The tasks >>
(1) Answer these questions using the patent claims below.
(a) According to claim 14, what does the biasing arrangement comprise?
(b) In claim 26, what is the closing sleeve profile said to be?
(c) Under claim 35, in what two ways can the isolation member be brought from surface into the body?
(2) Transcribe the passage of the patent claims below that starts with "14. The tool" and goes on through "within the closing sleeve.".

13. The tool of any preceding claim, wherein the closing sleeve is configured to be moved relative to the body in at least one direction by a biasing arrangement.
14. The tool of claim 13, wherein the biasing arrangement comprises a spring.
15. The tool of claim 13 or 14, wherein biasing arrangement is configured to utilise fluid pressure.
16. The tool of claim 13, 14 or 15, wherein the biasing arrangement is configured to urge the closing sleeve to the port-closed position.
17. The tool of any preceding claim, wherein the isolation member comprises an isolation sleeve.
18. The tool of claim 17, wherein the isolation sleeve is configured for location at least partially within the closing sleeve.
19. The tool of claim 17 or 18, wherein the isolation sleeve is configured for sealing engagement with the closing sleeve.
20. The tool of claim 19, wherein the isolation sleeve is configured for sealing engagement with the closing sleeve at least one of above and below a port provided in the closing sleeve.
21. The tool of any of claims 17 to 20, wherein a seal is provided between the isolation sleeve and the closing sleeve.
22. The tool of claim 21 , wherein the seal comprises at least one of a metal-to- metal seal and an elastomer seal.
23. The tool of claim 22, wherein an elastomer seal is mounted on the isolation sleeve.
24. The tool of claim 23, wherein the elastomer seal is provided towards one end of the isolation sleeve.
25. The tool of any of claims 17 to 24, wherein the isolation sleeve is configured to engage a profile provided in the closing sleeve.
26. The tool of claim 25, wherein the closing sleeve profile is a landing profile for an activating device.
27. The tool of any of claims 17 to 26, wherein the isolation sleeve is configured for sealing engagement with the body.
28. The tool of any of claims 17 to 27, wherein the body defines a seal bore for sealing engagement with the isolation sleeve.
29. The tool of claim 28, wherein the body includes a member which defines the seal bore.
30. The tool of claim 28 or 29, wherein the isolation sleeve and the body seal bore are configured such that sealing engagement therebetween is possible at different relative positions of the sleeve and body.
31. The tool of any preceding claim, wherein the isolation member comprises two spaced-apart sealing locations.
32. The tool of claim 31 , wherein the sealing locations are configured to provide a seal between the isolation member and at least one of the body and the closing sleeve.
33. The tool of claim 31 or 32, wherein the sealing locations define different diameters so that, in use and with the isolation member deployed, a differential piston effect is achieved, which tends to maintain the isolation member configured to isolate the seal from differential pressure or close the port.
34. The tool of any preceding claim, wherein the isolation member is lockable to isolate the seal from differential pressure.
35. The tool of any preceding claim, wherein the isolation member is configured to be dropped or pumped from surface into the body.

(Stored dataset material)
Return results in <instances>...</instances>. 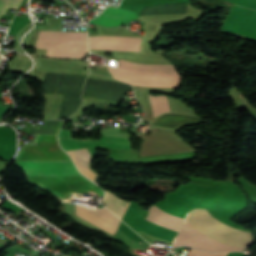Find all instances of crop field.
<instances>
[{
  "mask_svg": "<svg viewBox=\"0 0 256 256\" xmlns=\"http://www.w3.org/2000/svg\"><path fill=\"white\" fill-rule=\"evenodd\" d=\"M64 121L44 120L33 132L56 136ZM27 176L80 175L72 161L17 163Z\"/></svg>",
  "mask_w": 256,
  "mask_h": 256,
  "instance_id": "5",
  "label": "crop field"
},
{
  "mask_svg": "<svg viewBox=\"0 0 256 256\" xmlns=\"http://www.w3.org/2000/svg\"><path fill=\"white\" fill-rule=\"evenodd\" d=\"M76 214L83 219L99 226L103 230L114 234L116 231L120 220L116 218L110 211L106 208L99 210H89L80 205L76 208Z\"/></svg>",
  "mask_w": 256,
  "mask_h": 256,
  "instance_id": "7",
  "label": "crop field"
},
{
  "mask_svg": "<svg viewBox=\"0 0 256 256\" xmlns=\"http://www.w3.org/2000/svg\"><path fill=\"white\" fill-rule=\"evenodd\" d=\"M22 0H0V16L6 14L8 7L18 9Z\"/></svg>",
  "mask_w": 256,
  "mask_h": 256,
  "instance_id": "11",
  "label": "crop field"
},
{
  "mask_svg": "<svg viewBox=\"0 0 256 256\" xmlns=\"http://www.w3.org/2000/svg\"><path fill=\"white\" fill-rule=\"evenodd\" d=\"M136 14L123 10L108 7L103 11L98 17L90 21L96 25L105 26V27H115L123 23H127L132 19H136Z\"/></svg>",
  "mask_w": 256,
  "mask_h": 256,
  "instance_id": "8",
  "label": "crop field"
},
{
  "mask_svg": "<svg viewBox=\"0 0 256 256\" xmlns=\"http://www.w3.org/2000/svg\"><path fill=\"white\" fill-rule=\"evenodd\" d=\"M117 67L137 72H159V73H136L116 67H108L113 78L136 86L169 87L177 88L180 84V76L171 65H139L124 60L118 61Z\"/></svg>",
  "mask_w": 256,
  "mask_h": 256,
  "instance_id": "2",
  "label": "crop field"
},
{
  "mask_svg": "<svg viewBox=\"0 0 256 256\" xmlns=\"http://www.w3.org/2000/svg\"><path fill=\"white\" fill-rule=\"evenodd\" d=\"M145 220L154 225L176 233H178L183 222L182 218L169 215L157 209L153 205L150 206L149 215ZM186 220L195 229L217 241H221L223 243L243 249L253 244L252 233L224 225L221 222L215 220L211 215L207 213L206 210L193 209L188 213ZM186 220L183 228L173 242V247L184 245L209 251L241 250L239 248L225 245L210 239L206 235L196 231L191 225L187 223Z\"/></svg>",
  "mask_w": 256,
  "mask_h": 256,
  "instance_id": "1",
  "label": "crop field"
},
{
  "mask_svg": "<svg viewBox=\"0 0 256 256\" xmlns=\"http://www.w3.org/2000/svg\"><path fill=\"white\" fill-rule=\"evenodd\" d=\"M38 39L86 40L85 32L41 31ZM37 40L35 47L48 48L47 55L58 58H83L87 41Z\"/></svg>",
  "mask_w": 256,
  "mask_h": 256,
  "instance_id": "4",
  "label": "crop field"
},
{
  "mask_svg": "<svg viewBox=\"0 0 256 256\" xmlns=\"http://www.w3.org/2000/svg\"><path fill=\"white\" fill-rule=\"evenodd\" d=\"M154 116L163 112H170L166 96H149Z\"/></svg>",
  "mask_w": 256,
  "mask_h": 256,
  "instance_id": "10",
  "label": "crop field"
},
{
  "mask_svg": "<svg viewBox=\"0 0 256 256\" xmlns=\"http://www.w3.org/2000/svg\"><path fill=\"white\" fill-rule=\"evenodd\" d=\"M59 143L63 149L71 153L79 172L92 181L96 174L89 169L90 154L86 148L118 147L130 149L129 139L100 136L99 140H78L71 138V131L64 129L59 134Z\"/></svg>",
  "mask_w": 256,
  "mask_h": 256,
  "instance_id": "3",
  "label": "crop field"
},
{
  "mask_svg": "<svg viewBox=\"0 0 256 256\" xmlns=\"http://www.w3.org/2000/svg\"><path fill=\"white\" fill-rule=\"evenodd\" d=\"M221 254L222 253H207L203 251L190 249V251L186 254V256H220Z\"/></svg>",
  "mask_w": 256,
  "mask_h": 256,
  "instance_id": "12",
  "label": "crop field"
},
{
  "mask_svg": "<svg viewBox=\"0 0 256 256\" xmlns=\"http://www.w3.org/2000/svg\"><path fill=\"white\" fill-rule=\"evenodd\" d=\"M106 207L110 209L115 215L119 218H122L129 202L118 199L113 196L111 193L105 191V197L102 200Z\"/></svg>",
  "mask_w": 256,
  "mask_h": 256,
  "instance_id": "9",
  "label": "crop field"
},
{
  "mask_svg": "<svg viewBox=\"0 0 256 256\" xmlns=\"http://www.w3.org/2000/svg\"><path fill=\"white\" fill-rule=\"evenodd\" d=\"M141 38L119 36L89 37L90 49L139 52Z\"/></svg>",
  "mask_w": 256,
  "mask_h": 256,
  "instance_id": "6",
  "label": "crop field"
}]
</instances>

Results by task >>
(1)
(a) A spring.
(b) A landing profile for an activating device.
(c) It can be dropped or pumped from surface into the body.

(2)
14. The tool of claim 13, wherein the biasing arrangement comprises a spring.
15. The tool of claim 13 or 14, wherein biasing arrangement is configured to utilise fluid pressure.
16. The tool of claim 13, 14 or 15, wherein the biasing arrangement is configured to urge the closing sleeve to the port-closed position.
17. The tool of any preceding claim, wherein the isolation member comprises an isolation sleeve.
18. The tool of claim 17, wherein the isolation sleeve is configured for location at least partially within the closing sleeve.